Is there a reason some books can be downloaded for free at for example http://it-ebooks.info/book/1256/ , have anyone tried these before? is it a virus or is it safe?

Those are bootleg OCR pdf of scans of real books.
http://meta.stackoverflow.com/questions/255032/should-we-add-it-ebooks-info-to-the-stack-overflow-url-blacklist

So they could possibly have virus?

Unless there is another zero-day vulnerability in Acrobat Reader or you are using outdated softvare it is unlikely. Still: (a) those scans are likely not proof read at all, so there could be mistakes and differences from original book and (b) it is a digital piracy.

So they could possibly have virus?

If you are worried about viruses then don't pirate and buy the books or w.e you download online. It also helps support the author/developers.

It will only take what 1-3 hours of work to buy the book anyways.

You should just buy it. You won't get a virus from it, but you should still but it.

Unless there is another zero-day vulnerability in Acrobat Reader or you are using outdated softvare it is unlikely.

To clarify, non-executable data can in principle contain malicious code, because computers use the same memory space for data and for code. "All" a malicious programmer needs to do is craft a file so that when a specific version of a specific program tries to read the file, it'll trigger a bug in the code, causing data that was never supposed to be executed, to be executed. The word "all" is quoted in the previous sentence because that's actually really hard, to the point that you can be reasonably certain that any given non-executable file is not infected this way. The only problem is that checking if a file is infected is also very hard unless you're looking for something very specific.

helios wrote:

To clarify, non-executable data can in principle contain malicious code, because computers use the same memory space for data and for code. "All" a malicious programmer needs to do is craft a file so that when a specific version of a specific program tries to read the file, it'll trigger a bug in the code, causing data that was never supposed to be executed, to be executed.
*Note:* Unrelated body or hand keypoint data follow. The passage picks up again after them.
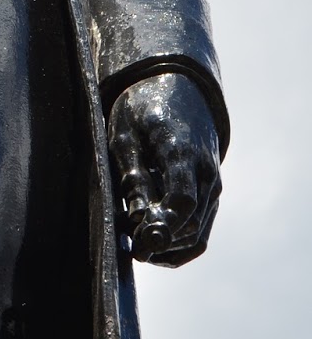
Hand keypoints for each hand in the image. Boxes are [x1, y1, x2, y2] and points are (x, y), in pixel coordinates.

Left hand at [107, 72, 221, 264]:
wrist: (177, 89)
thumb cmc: (142, 111)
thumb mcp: (125, 136)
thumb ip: (133, 177)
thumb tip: (140, 218)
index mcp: (182, 152)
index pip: (183, 200)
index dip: (163, 228)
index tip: (138, 246)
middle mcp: (206, 172)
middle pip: (191, 225)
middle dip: (159, 244)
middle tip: (128, 247)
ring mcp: (212, 185)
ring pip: (197, 235)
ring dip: (168, 249)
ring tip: (136, 246)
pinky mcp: (210, 194)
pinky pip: (200, 232)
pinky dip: (178, 246)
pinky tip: (152, 245)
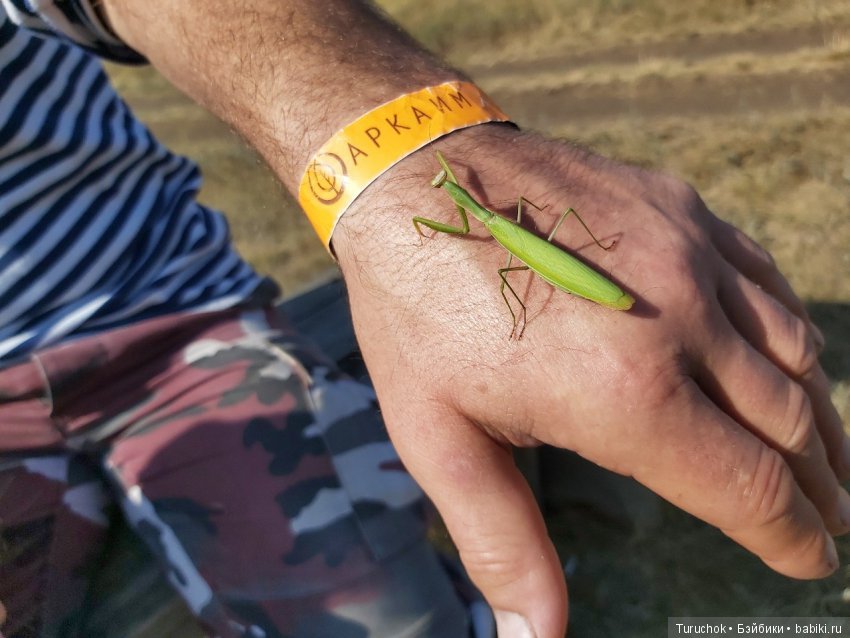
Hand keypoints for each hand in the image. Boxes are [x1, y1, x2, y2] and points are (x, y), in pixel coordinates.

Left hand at [332, 124, 848, 636]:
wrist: (413, 181)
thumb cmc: (416, 312)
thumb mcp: (440, 437)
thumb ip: (500, 541)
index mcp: (622, 395)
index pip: (748, 489)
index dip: (791, 538)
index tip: (811, 562)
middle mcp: (678, 323)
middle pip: (789, 427)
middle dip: (819, 488)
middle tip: (830, 521)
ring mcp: (688, 256)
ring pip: (796, 352)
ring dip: (817, 416)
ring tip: (822, 457)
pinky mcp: (681, 210)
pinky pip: (765, 281)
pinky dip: (791, 333)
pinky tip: (790, 357)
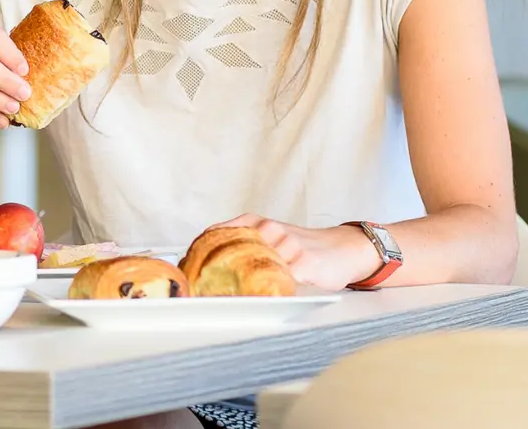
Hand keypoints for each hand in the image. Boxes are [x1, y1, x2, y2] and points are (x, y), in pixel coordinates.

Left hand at [211, 214, 385, 290]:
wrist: (344, 248)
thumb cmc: (303, 247)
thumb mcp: (270, 237)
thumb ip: (244, 246)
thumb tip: (206, 267)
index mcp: (253, 222)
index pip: (215, 236)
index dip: (196, 256)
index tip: (184, 272)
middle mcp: (267, 230)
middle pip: (227, 254)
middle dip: (209, 275)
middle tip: (195, 293)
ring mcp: (285, 246)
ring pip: (251, 272)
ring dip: (233, 290)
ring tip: (217, 305)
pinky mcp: (302, 264)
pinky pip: (277, 283)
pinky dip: (263, 296)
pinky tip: (253, 305)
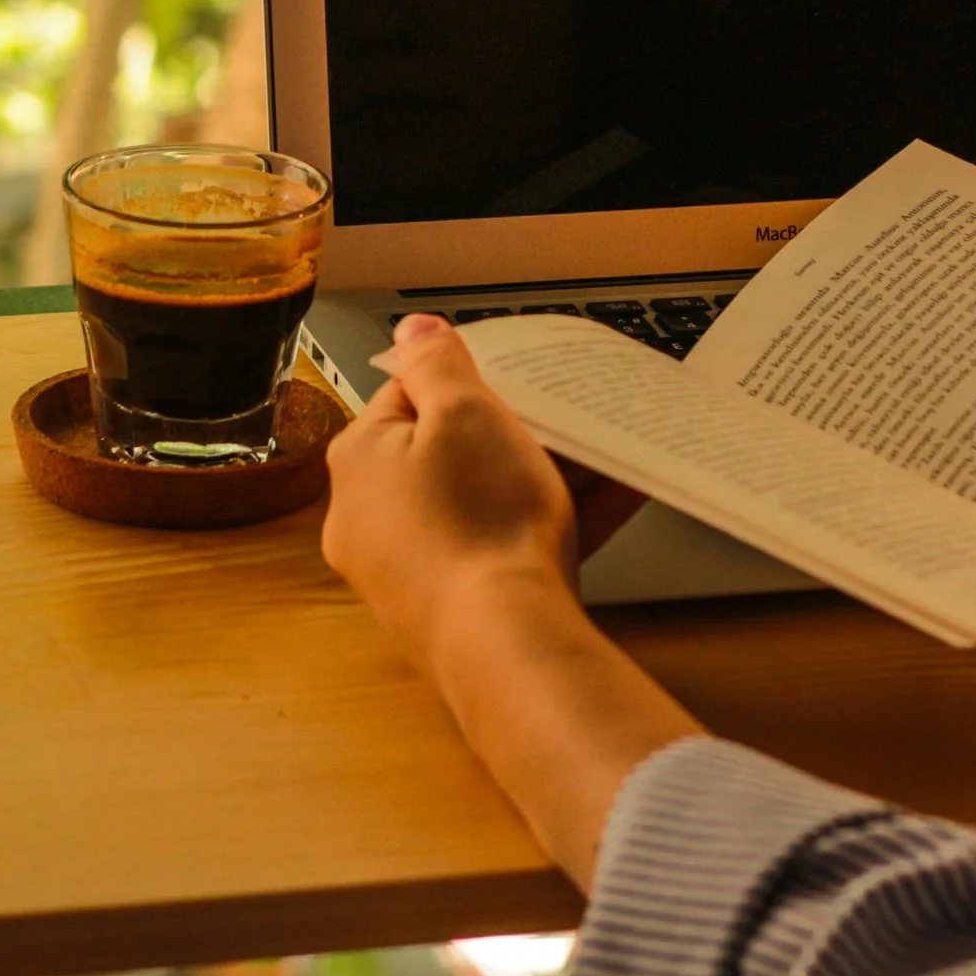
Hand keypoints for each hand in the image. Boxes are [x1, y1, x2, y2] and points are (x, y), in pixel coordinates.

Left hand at [319, 313, 697, 883]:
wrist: (507, 645)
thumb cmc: (478, 523)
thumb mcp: (465, 413)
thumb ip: (437, 363)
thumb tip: (411, 330)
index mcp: (359, 461)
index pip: (406, 396)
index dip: (465, 381)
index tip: (513, 380)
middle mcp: (370, 519)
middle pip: (447, 453)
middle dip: (513, 432)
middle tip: (564, 419)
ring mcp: (412, 570)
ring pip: (484, 503)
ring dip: (543, 477)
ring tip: (606, 454)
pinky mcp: (456, 609)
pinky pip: (507, 549)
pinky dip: (555, 523)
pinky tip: (615, 498)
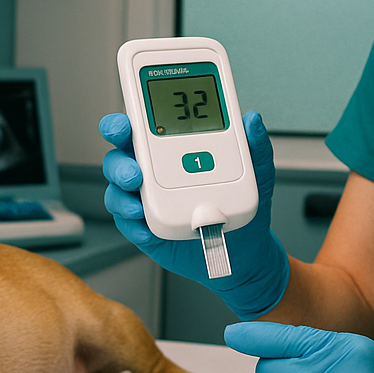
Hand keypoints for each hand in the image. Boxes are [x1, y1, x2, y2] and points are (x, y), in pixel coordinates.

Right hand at [98, 109, 288, 318]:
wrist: (245, 251)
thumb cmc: (239, 204)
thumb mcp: (256, 173)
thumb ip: (254, 146)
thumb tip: (253, 121)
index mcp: (172, 148)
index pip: (142, 128)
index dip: (125, 123)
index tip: (126, 124)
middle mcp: (154, 171)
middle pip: (120, 157)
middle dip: (119, 162)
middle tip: (134, 172)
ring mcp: (147, 199)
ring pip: (118, 189)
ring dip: (122, 194)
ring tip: (138, 205)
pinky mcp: (147, 226)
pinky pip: (128, 223)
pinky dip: (134, 225)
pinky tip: (147, 228)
The word "all" is quoted in the previous sentence because that's actually really hard, to the point that you can be reasonably certain that any given non-executable file is not infected this way.

Would you happen to have links to more details on hooking malicious (or beneficial) code into applications through storing the code in locations that should be read as data rather than executable?

It would kind of be like injecting code via system calls or sql injection where you take advantage of flawed code if I understand correct

giblit wrote:
It would kind of be like injecting code via system calls or sql injection where you take advantage of flawed code if I understand correct

I have been meaning to go and do some research on those... I'm the kind of person that goes "Oh I need to look that up but I'll just continue finishing this bit first", somewhere down that bit is something I think will just take 2 minutes to look up, it branches off... Before you know it I've learned about the basic principles behind something completely different :D

EDIT: I am just going to go and google for code injection right now but if anyone has some recommendations on good material then links please? (I'm always up for links to everything XD )

A few web sites have real books that are free for download. I believe that MIT's Open Courseware has a few and if I remember correctly so does Microsoft's online Academy.